Friday, May 16, 2008

Children's Choices Book Awards

There are three more days remaining in Children's Book Week. Travel to the CBC site to see all the fantastic things that happened in the past week to celebrate books, reading, and children.

One of the highlights of the week was the first annual Children's Choices Book Awards. The children are no longer just seen, they have spoken and they say they like books.
Especially these ones:




Frankie Stein by Lola M. Schaefer - honorary Charlesbridgian, though we no longer have her book.




Big Cats by Elaine Landau, author of Popcorn.




Encyclopedia Horrifica by Joshua Gee, a book we would have totally stolen from the library when we were in fifth grade.




Ian Falconer was voted Illustrator of the Year.





And, underdog J.K. Rowling was voted Author of the Year.




Perhaps not the best part of a trip to New York City to celebrate great books and our privilege to publish them, but certainly a close second, was getting to stay at the Ye Olde Carlton Arms Hotel. Forget the money because it's wicked cheap. It's cheap for Kansas, let alone New York City, but you want to go for the funky, fresh art. Every inch of the joint is covered in paint lovingly applied by the hand of an Artiste. While my travel companion's room was beautiful, it did not whisper 'sweet dreams' in my subconscious. Still, it was clean, it had it's own bathroom, and it was original. At Charlesbridge we appreciate the original (which explains Jerry Pallotta).

On the other hand, my room was a beautiful Chagallian dreamscape of floating, rapturous lovelies pointing the way to Heaven and the sleep of the innocent. The woman yelling for attention on 6th Avenue at 3:00 AM was in juxtaposition to my idyllic wonderland.

All in all, I would gladly return to NYC for the Children's Choices Book Awards next year. The tiny tacos were awesome!

Posted by Donna

Thursday, May 1, 2008

Finding Ideas


One of the questions I’m often asked as a writer is where I find my ideas.
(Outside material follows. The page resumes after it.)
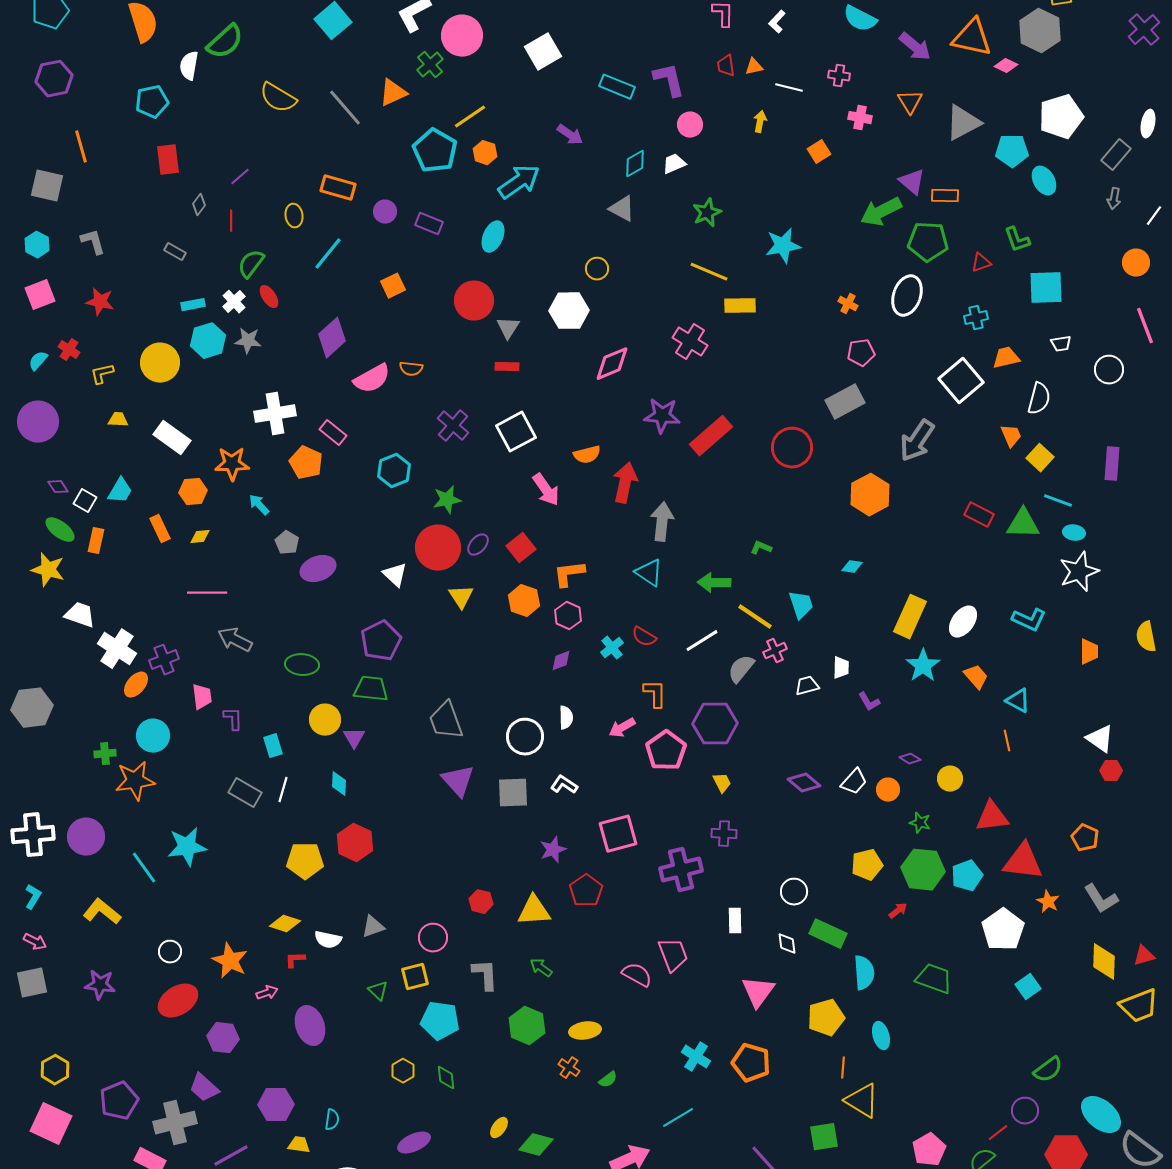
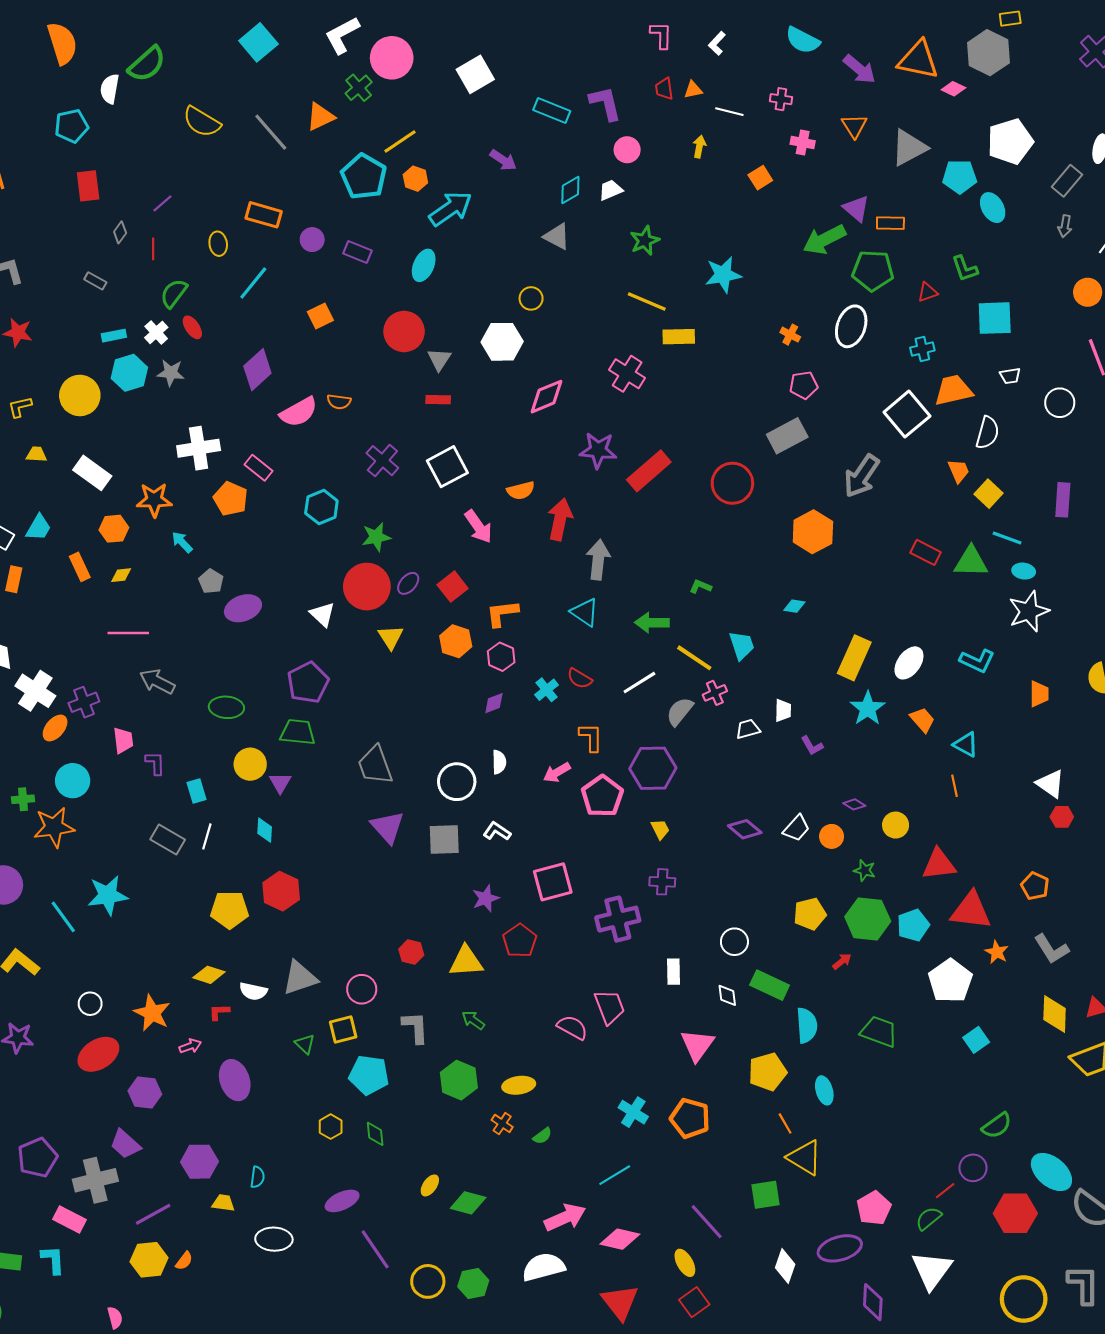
orange trapezoid: (1006, 358) -> (953, 390), size x1.4
gray triangle: (373, 927) -> (300, 978), size x1.5
orange line: (843, 1068) -> (785, 1123), turned -35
For me, there are several answers to that question. Frequently ideas come to me in dreams. Sometimes I take them from situations in my real life. And, quite a few ideas have actually come from kids.

Once I had a dream about a redwood forest. In the dream, there was a gold band with words in big, black block letters, “THIS IS A NOVEL”. I woke up, wrote the dream down, and thought, “Wow!” Two years later, it really was a novel about a woman determined to save ancient redwood trees. I was very excited. My dream had come true.
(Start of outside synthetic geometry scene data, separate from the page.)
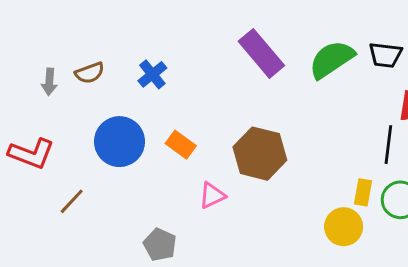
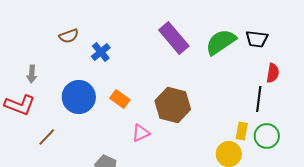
brown semicircle: (90, 73) -> (69, 36), moved
gray arrow: (49, 82) -> (32, 74), moved

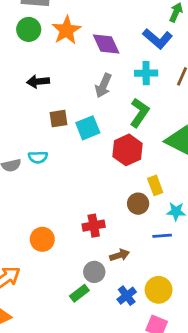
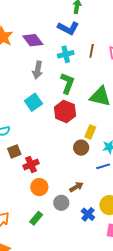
brown square: (58, 119) -> (14, 151), moved
yellow rectangle: (155, 185) -> (90, 132), turned 56
red cross: (94, 226) -> (31, 164), moved
orange circle: (42, 239) -> (39, 187), moved
green rectangle: (79, 293) -> (36, 218), moved

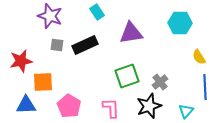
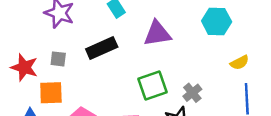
gray square: (57, 45) -> (58, 59), moved
yellow semicircle: (199, 57) -> (240, 63), turned -84
red star: (21, 61) -> (24, 67), turned 30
Sure that it was brilliant, I sent my novel out to quite a few publishers. Unfortunately, they weren’t quite as excited about it as I was. So I went back to the drawing board and rewrote Painted Forest a few more times. This time the responses were more favorable. Although it was not accepted for publication, many people suggested that it would make a great movie. Not to be deterred by a mere few hundred rejections, I rewrote it as a screenplay. A movie producer read it and said she might be interested if I’d rewrite the entire story again from page one. I did, and now Saving Stella is being seriously considered for production.

Real life inspired Princess Justina Albertina. I have two pet crazy kids. Sometimes it feels like I live in a zoo. There’s a hamster living right beside my computer, a co-dependent dog with abandonment issues following me around all day, a cat nipping my toes as I type, a horse that always seems to need more hay, and bunnies breeding out back. In a fit of pique, I sat down and wrote a story as joke, Katie Justina Albertina Smith Wanted a New Pet. That was the beginning of the dozens of versions that led to the story Princess Justina Albertina. In one version, the gryphon swallows the bratty kid but she makes such a ruckus and a rumpus inside his belly that the gryphon gets a tummy-ache and throws her back up. One thing I’ve learned from having to rewrite everything so many times is that there are a zillion different ways to tell any story.

And kids seem to know lots of them. While writing my novel, Stolen Voices, I was teaching 7th and 8th graders creative writing. Whenever I finished a chapter, I’d bring it in to share. The kids offered so many great suggestions about how to tell the story that I probably received enough ideas to write ten novels. Some of their tidbits fit Stolen Voices perfectly, and I used them.

Ideas seem to be just about everywhere. I don’t have time to develop all of them, especially now that I’ve finally resigned myself to the fact that my first draft probably won’t be brilliant. I know that I’m going to be working with the ideas I choose for a long, long time. I’ve learned that, for me, the challenge is to pick which ideas to write about.

Posted by Ellen Dee Davidson, author of Princess Justina Albertina.